━━━━━ Source data

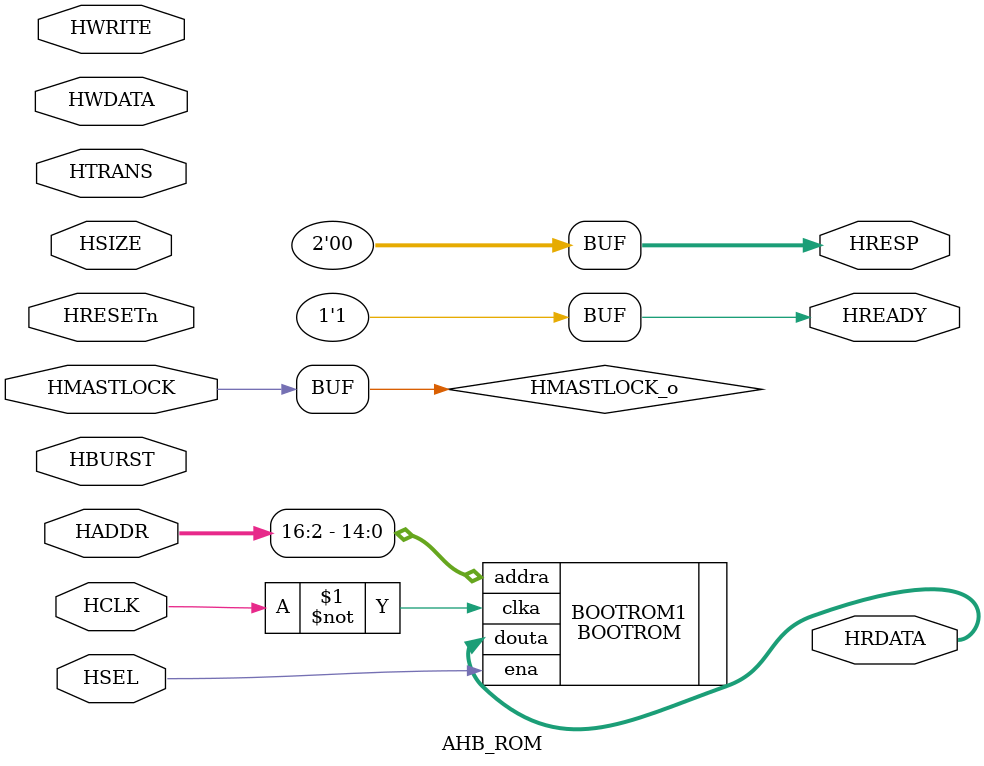
<source format=v>

module AHB_ROM
(
  // --------------------------
  // Input pins: AHB signals //
  // --------------------------
  // Select
  input HSEL,
  // Address and control
  input [31:0] HADDR,
  input HWRITE,
  input [1:0] HTRANS,
  input [2:0] HSIZE,
  input [2:0] HBURST,
  // Data in
  input [31:0] HWDATA,
  // Reset and clock
  input HRESETn,
  input HCLK,
  input HMASTLOCK,
  // --------------
  // Output pins //
  // --------------
  // Transfer responses
  output HREADY,
  output [1:0] HRESP,
  // Data out
  `ifdef SIMULATION
  output reg [31:0] HRDATA
  `else
   output [31:0] HRDATA
   `endif
);

	BOOTROM BOOTROM1
	(
		.addra(HADDR[16:2]),
		.clka(~HCLK),
		.douta(HRDATA),
		.ena(HSEL)
	);




// --------------------
// Output generation //
// --------------------
// Normal output signals generation
assign HMASTLOCK_o=HMASTLOCK;

assign HRESP=0;
assign HREADY=1;
endmodule
</source>
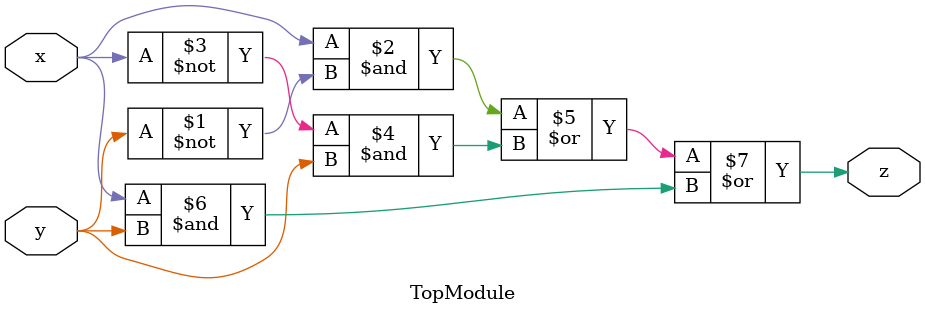
<source format=sv>

module TopModule (
  input x,
  input y,
  output z
);
assign z = (x & ~y) | (~x & y) | (x & y);
endmodule

</source>
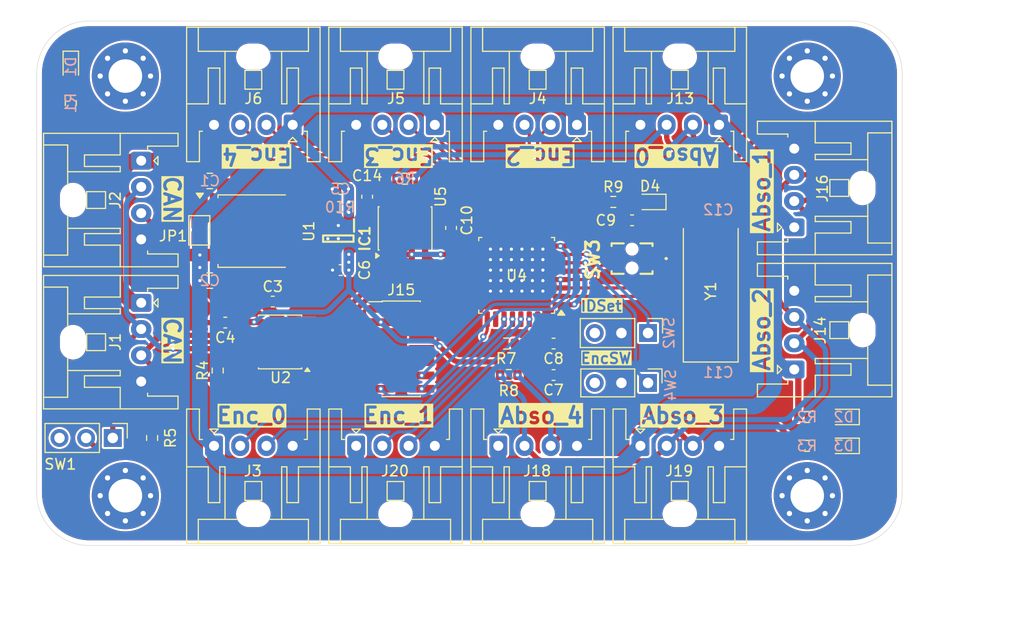
<source format=kicad_pcb>
(kicad_pcb
	(version 20241229)
	(generator "pcbnew")
	(generator_version "9.0")
	(general
		(thickness 1.6)
		(legacy_teardrops no)
	)
	(paper "A4")
	(layers
		(0 "F.Cu" signal)
		(2 "B.Cu" signal)
		(9 "F.Adhes" user "F.Adhesive")
		(11 "B.Adhes" user "B.Adhesive")
		(13 "F.Paste" user)
		(15 "B.Paste" user)
		(5 "F.SilkS" user "F.Silkscreen")
		(7 "B.SilkS" user "B.Silkscreen")
		(1 "F.Mask" user)
		(3 "B.Mask" user)
		(17 "Dwgs.User" user "User.Drawings")
		(19 "Cmts.User" user "User.Comments")
		(21 "Eco1.User" user "User.Eco1")
		(23 "Eco2.User" user "User.Eco2")
		(25 "Edge.Cuts" user)
		(27 "Margin" user)
		(31 "F.CrtYd" user "F.Courtyard")
		(29 "B.CrtYd" user "B.Courtyard")
		(35 "F.Fab" user)
		(33 "B.Fab" user)
		(39 "User.1" user)
		(41 "User.2" user)
		(43 "User.3" user)
		(45 "User.4" user)
	)
	(setup
		(pad_to_mask_clearance 0)
		(allow_soldermask_bridges_in_footprints no)
		(tenting front back)
		(pcbplotparams
			(layerselection 0x00000000_00000000_55555555_5755f5ff)
			(plot_on_all_layers_selection 0x00000000_00000000_00000000_00000000)
			(disableapertmacros no)
			(usegerberextensions no)
			(usegerberattributes yes)
			(usegerberadvancedattributes yes)
			(creategerberjobfile yes)
			(dashed_line_dash_ratio 12.000000)
			(dashed_line_gap_ratio 3.000000)
			(svgprecision 4)
			(plotframeref no)
			(mode 1)
			(useauxorigin no)
			(hpglpennumber 1)
			(hpglpenspeed 20)
			(hpglpendiameter 15.000000)
			(pdf_front_fp_property_popups yes)
			(pdf_back_fp_property_popups yes)
			(pdf_metadata yes)
			(pdf_single_document no)
			(dxfpolygonmode yes)
			(dxfimperialunits yes)
			(dxfusepcbnewfont yes)
			(psnegative no)
			(psa4output no)
			(plot_black_and_white yes)
			(sketchpadsonfab no)
			(plotpadnumbers no)
			(hidednponfab no)
			(sketchdnponfab yes)
			(crossoutdnponfab yes)
			(subtractmaskfromsilk no)
			(outputformat 1)
			(mirror no)
			(drillshape 1)
			(scaleselection 1)
			(outputdirectory "")
		)
	)
	(net 0 "")
	(net 1 "VCC")
	(net 2 "GND")
	(net 3 "+5V")
	(net 4 "+3.3V")
	(net 5 "/NRST")
	(net 6 "/Crystal0")
	(net 7 "/Crystal1")
	(net 8 "/EncSW")
	(net 9 "Net-(D1-A)")
	(net 10 "Net-(D2-A)")
	(net 11 "Net-(D3-A)")
	(net 12 "/CANL")
	(net 13 "/CANH")
	(net 14 "/EncA_1")
	(net 15 "/EncB_1")
	(net 16 "/EncB_2")
	(net 17 "/EncA_2")
	(net 18 "/EncB_3")
	(net 19 "/EncA_3")
	(net 20 "/EncB_4")
	(net 21 "/EncA_4")
	(net 22 "/RS485_A")
	(net 23 "/RS485_B")
	(net 24 "/VCPRX")
	(net 25 "/SWCLK")
	(net 26 "/VCPTX")
	(net 27 "/SWDIO")
	(net 28 "unconnected-(J15-Pin_10-Pad10)")
	(net 29 "Net-(U2-STBY)")
	(net 30 "/Booto")
	(net 31 "unconnected-(SW1-A-Pad3)")
	(net 32 "Net-(SW1-B)")
	(net 33 "/IDSet")
	(net 34 "unconnected-(SW2-A-Pad3)")
	(net 35 "/LED")
	(net 36 "/CANTX")
	(net 37 "/CANRX")
	(net 38 "/UARTTX")
	(net 39 "/CTRL")
	(net 40 "unconnected-(U4-PB3-Pad26)")
	(net 41 "/UARTRX")
	(net 42 "unconnected-(J15-Pin_8-Pad8)")
	(net 43 "unconnected-(J15-Pin_2-Pad2)")
	(net 44 "unconnected-(J15-Pin_9-Pad9)")
	(net 45 "unconnected-(J15-Pin_1-Pad1)")
	(net 46 "Net-(D4-A)")
	(net 47 "/EncB_0")
	(net 48 "/EncA_0")
	(net 49 "unconnected-(SW4-A-Pad3)")
	(net 50 "unconnected-(IC1-NC-Pad4)")
	(net 51 "Net-(IC1-EN)")
	(footprint "Connector_JST:JST_XA_S04B-XASK-1_1x04_P2.50mm_Horizontal" (layer "F.Cu") (at 88.95 137.5))
	(footprint "Package_SO:SOIC-8_3.9x4.9mm_P1.27mm" (layer "F.Cu") (at 93.615 116.775 90))
	(footprint "Connector_JST:JST_XA_S04B-XASK-1_1x04_P2.50mm_Horizontal" (layer "F.Cu") (at 82.9 106.9 180))
	(footprint "Connector_JST:JST_XA_S04B-XASK-1_1x04_P2.50mm_Horizontal" (layer "F.Cu") (at 75.4 137.5))
	(footprint "Resistor_SMD:R_0603_1608Metric" (layer "F.Cu") (at 69.5 136.75 90))
	(footprint "Capacitor_SMD:C_0603_1608Metric" (layer "F.Cu") (at 81 123.75))
	(footprint "Package_QFP:LQFP-32_7x7mm_P0.8mm" (layer "F.Cu") (at 104.25 121.25 180))
	(footprint "Connector_PinHeader_2.54mm:PinHeader_1x03_P2.54mm_Vertical" (layer "F.Cu") (at 116.775 131.5 -90))
	(footprint "Resistor_SMD:R_0603_1608Metric" (layer "F.Cu") (at 93.615001 112.034818))
	(footprint "Connector_JST:JST_XA_S04B-XASK-1_1x04_P2.50mm_Horizontal" (layer "F.Cu") (at 123.55 106.9 180))
	(footprint "Connector_JST:JST_XA_S04B-XASK-1_1x04_P2.50mm_Horizontal" (layer "F.Cu") (at 102.5 137.5))
	(footprint "Resistor_SMD:R_0603_1608Metric" (layer "F.Cu") (at 87.423489 114.745469 180))
	(footprint "Connector_PinHeader_2.54mm:PinHeader_1x03_P2.54mm_Vertical" (layer "F.Cu") (at 65.75 136.75 -90))
	(footprint "LED_SMD:LED_0603_1608Metric" (layer "F.Cu") (at 61.75 101.3625 -90))
	(footprint "Jumper:SolderJumper-2_P1.3mm_Open_TrianglePad1.0x1.5mm" (layer "F.Cu") (at 74 116.9575 -90))
	(footprint "Capacitor_SMD:C_0603_1608Metric" (layer "F.Cu") (at 87.444525 113.016666 180))
	(footprint "MountingHole:MountingHole_3.2mm_M3_Pad_Via" (layer "F.Cu") (at 131.95 102.25))
	(footprint "Resistor_SMD:R_0603_1608Metric" (layer "F.Cu") (at 131.925 134.75))
	(footprint "Capacitor_SMD:C_0805_2012Metric" (layer "F.Cu") (at 75 121.75))
	(footprint "Capacitor_SMD:C_0603_1608Metric" (layer "F.Cu") (at 107.76857 130.749999 180))
	(footprint "Connector_JST:JST_XA_S04B-XASK-1_1x04_P2.50mm_Horizontal" (layer "F.Cu") (at 68.45999 123.868662 -90))
	(footprint "Connector_JST:JST_XA_S04B-XASK-1_1x04_P2.50mm_Horizontal" (layer "F.Cu") (at 116.05 137.5))
	(footprint "LED_SMD:LED_0603_1608Metric" (layer "F.Cu") (at 117 114.25 180))
	(footprint "Capacitor_SMD:C_0603_1608Metric" (layer "F.Cu") (at 123.475 115))
	(footprint "Capacitor_SMD:C_0603_1608Metric" (layer "F.Cu") (at 90 113.75 90))
	(footprint "SOT95P280X130-5N:SOT95P280X130-5N" (layer "F.Cu") (at 87.248489 117.745469 -90))
	(footprint "Connector_JST:JST_XA_S04B-XASK-1_1x04_P2.50mm_Horizontal" (layer "F.Cu") (at 96.45 106.9 180))
	(footprint "Resistor_SMD:R_0603_1608Metric" (layer "F.Cu") (at 103.5 130.75 180))
	(footprint "Resistor_SMD:R_0603_1608Metric"
		(layer "F.Cu")
		(uuid "78d94aae-c500-4c16-991b-2991693ad8ca")
		(at 61.75 104.825 90)
		(descr "Resistor SMD 0603 (1608 Metric), square (rectangular) end terminal, IPC-7351 nominal, (Body size source: IPC-SM-782 page 72, https://www.pcb-3d.com/wordpress/wp-content/uploads/ipc-sm-782a_amendment_1_and_2.pdf), generated with kicad-footprint-generator")
		(tags "resistor")
		(property "Reference" "R1"
			(at 0 0 90)
			(layer "B.SilkS")
			(uuid "c4faa7e3-dfd7-4135-b075-e54bc2a54f08")
			(effects
				(font
					(size 1 1)
					(thickness 0.15)
				)
				(justify mirror)
			)
		)
		(property "Value" "10kΩ"
			(at 0 1.43 90)
			(layer "F.Fab")
			(hide yes)
			(uuid "aa7422e8-e90f-468e-99cc-f543c8daf258")
			(effects
				(font
					(size 1 1)
					(thickness 0.15)
				)
			)
		)
		(property "Datasheet" "~"
			(at 0 0 90)
			(layer "F.Fab")
			(hide yes)
			(uuid "76936783-6184-4ce6-9ed7-5c0207d390b6")
			(effects
				(font
					(size 1.27 1.27)
					(thickness 0.15)
				)
			)
		)
		(property "Description" "Resistor"
			(at 0 0 90)
			(layer "F.Fab")
			(hide yes)
			(uuid "6c8869b6-2143-4869-a4a5-066519814f0b")
			(effects
				(font
					(size 1.27 1.27)
					(thickness 0.15)
				)
			)
		)
		(property ki_fp_filters "R_*")
		(path "/f87d70fd-1c82-400f-a3ab-dc1860d32c1e")
		(sheetname "/")
		(sheetfile "SensorBoard_ver2.0.kicad_sch")
		(attr smd)
		(fp_line
			(start -0.237258 -0.5225)
			(end 0.237258 -0.5225)
			(stroke
				(width 0.12)
				(type solid)
			)
			(layer "F.SilkS")
			(uuid "1f3233d5-d18a-4b55-acf0-547c628b9078")
		)
		(fp_line
			(start -0.237258 0.5225)
			(end 0.237258 0.5225)
			(stroke
				(width 0.12)
				(type solid)
			)
			(layer "F.SilkS")
			(uuid "55de04dc-3e95-4fe7-9677-584f421e533a")
		)
		(fp_line
			(start 1.48 -0.73)
			(
... [615073 chars truncated]
</source>
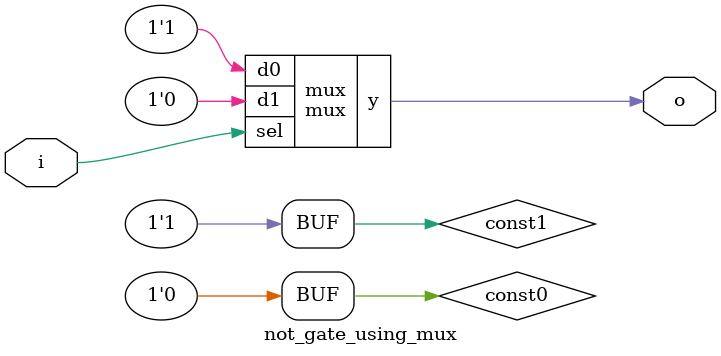
<source format=sv>

module mux
(
  input  d0, d1,
  input  sel,
  output y
);

  assign y = sel ? d1 : d0;

endmodule

//----------------------------------------------------------------------------
// Task
//----------------------------------------------------------------------------

module not_gate_using_mux
(
    input  i,
    output o
);

  // Task:
  // Implement not gate using instance(s) of mux,
  // constants 0 and 1, and wire connections

  wire const0 = 1'b0;
  wire const1 = 1'b1;
  mux mux(
  .d0(const1), 
  .d1(const0),
  .sel(i),
  .y(o)
  );

endmodule

</source>
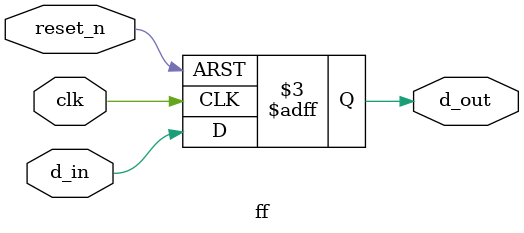
<source format=sv>
`timescale 1ns / 1ps


module ff(
    input clk,
    input reset_n,
    input d_in,
    output logic d_out
    );
    always_ff@(posedge clk,negedge reset_n)
    begin:ff_asynq_rst
    if(!reset_n)
    d_out<='b0;
    else
    d_out<=d_in;
    end:ff_asynq_rst
endmodule:ff

</source>
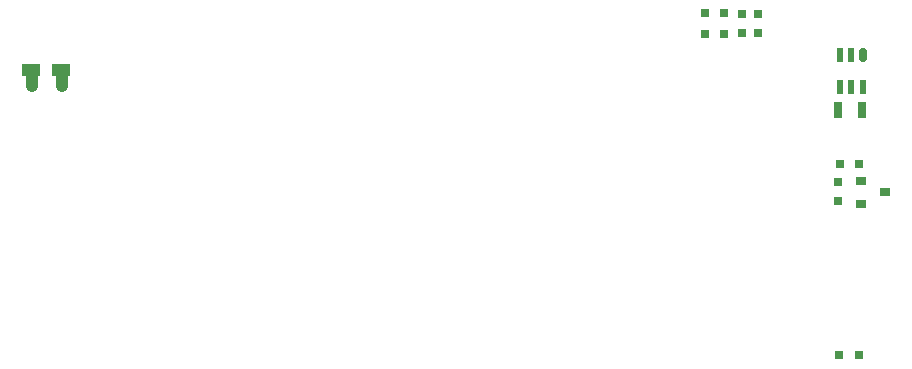
<source format=gtp>
G04*
G04 #@! TF.GenerationSoftware,Altium Limited,Altium Designer,22.1.2 (22)*
G04*
G04 Layer_Color=8421504*
%FSAX44Y44*%
%MOMM*%
G71*
G04*
G04 #@! TF.SameCoordinates,D4940EDF-FCE3-461B-A7F8-CC2F5B5D0F8E*
G04*
G04*
G04 #@! TF.FilePolarity,Positive*
G04*
G01*
G75*
%ADD13R,1.5000X1.0000*%
%ADD14R,0.8000X1.4000*%
%ADD15R,0.8000X0.8000*%
%ADD16R,0.8000X0.8000*%
%ADD17R,0.9500X0.8000*%
%ADD18R,0.6000X1.2000*%
G04:AMPARAMS|DCode=19|XSize=0.6mm|YSize=1.2mm|CornerRadius=0.15mm|HoleSize=0mm|Usage=FLASHONLY|Rotation=0.000|XOffset=0mm|YOffset=0mm|HoleType=Round|Shape=RoundedRectangle|*
%AMROUNDEDRECTD19*
21,1,0.6000,0.9000,0,0,0.0*
21,1,0.3000,1.2000,0,0,0.0*
1,1,0.3000,0.1500,-0.4500*
1,1,0.3000,-0.1500,-0.4500*
1,1,0.3000,-0.1500,0.4500*
1,1,0.3000,0.1500,0.4500*
%
%ADD19ROUNDEDRECTD19*%
%ADD20C,1.0000*%
D13*
X00222000Y00660000D02*
D03*
X00196000D02*
D03*
D14*
X00900000Y00626000D02*
D03*
X00880000D02*
D03*
D15*
X00881000Y00580000D02*
D03*
X00897500D02*
D03*
X00783250Y00708000D02*
D03*
X00766750D02*
D03*
X00783250Y00690000D02*
D03*
X00766750D02*
D03*
X00880750Y00418000D02*
D03*
X00897250D02*
D03*
D16*
X00798000Y00690750D02*
D03*
X00798000Y00707250D02*
D03*
X00880000Y00565250D02*
D03*
Y00548750D02*
D03*
X00812000Y00707250D02*
D03*
Y00690750D02*
D03*
D17*
X00899000Y00565500D02*
D03*
X00919000Y00556000D02*
D03*
X00899000Y00546500D02*
D03*
D18*
X00900500Y00645500D02*
D03*
X00891000Y00645500D02*
D03*
X00881500Y00645500D02*
D03*
Y00672500D02*
D03*
X00891000Y00672500D02*
D03*
D19*
X00900500Y00672500D02*
D03*
D20*
X00197000Y00646000D02*
Y00660000D01*
X00223000Y00646000D02*
Y00660000D01*
M02*

</source>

━━━━━━━━━━

-- Your assignment --
Each line above where the word "SilkS" occurs should be copied out.

-- Response area --
		(5 "F.SilkS" user "F.Silkscreen")
		(7 "B.SilkS" user "B.Silkscreen")
			(layer "B.SilkS")
			(layer "F.SilkS")
			(layer "F.SilkS")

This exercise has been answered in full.